## Assignment
Please return every line from the entries that has the string "index" in it.

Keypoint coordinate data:
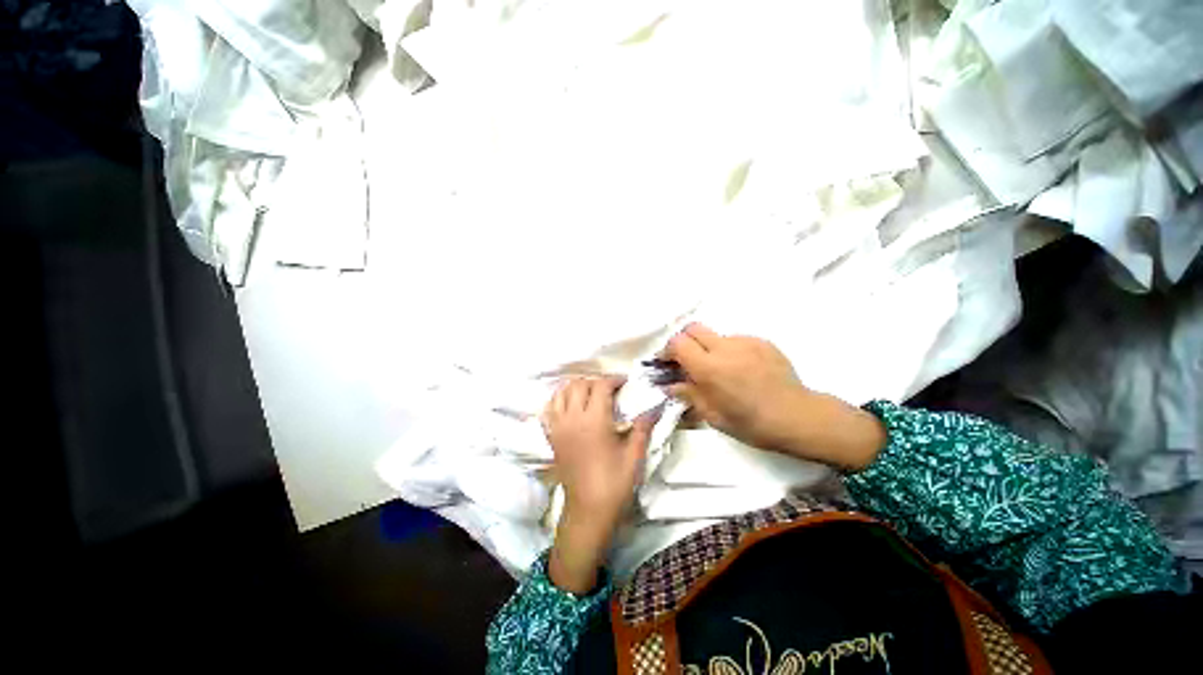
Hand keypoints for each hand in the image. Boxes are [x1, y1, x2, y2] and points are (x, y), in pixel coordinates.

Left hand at [543, 377, 654, 592]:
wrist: (588, 511)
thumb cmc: (614, 484)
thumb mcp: (634, 456)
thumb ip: (643, 427)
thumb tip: (656, 407)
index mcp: (594, 421)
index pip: (600, 386)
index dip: (614, 380)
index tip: (625, 382)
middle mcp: (572, 418)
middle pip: (579, 384)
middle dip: (596, 381)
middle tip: (610, 390)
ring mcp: (558, 427)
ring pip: (561, 392)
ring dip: (576, 387)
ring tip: (590, 394)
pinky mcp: (551, 437)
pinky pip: (549, 409)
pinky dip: (559, 400)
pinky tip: (570, 405)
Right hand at [666, 323, 884, 470]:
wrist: (799, 417)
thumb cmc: (752, 424)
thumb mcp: (714, 416)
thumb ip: (689, 395)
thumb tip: (670, 385)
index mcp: (710, 368)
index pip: (678, 343)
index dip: (667, 351)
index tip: (667, 363)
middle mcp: (725, 348)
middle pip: (693, 328)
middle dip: (684, 341)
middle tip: (687, 360)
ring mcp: (746, 341)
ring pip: (715, 334)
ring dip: (708, 347)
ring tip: (719, 368)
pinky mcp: (762, 341)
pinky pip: (736, 339)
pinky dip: (729, 350)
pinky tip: (740, 369)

## Output below
index mcp: (594, 421)
index pip: (600, 386)
index dip: (614, 380)
index tip: (625, 382)
index mcp: (710, 368)
index pip: (678, 343)
index dip: (667, 351)
index tip: (667, 363)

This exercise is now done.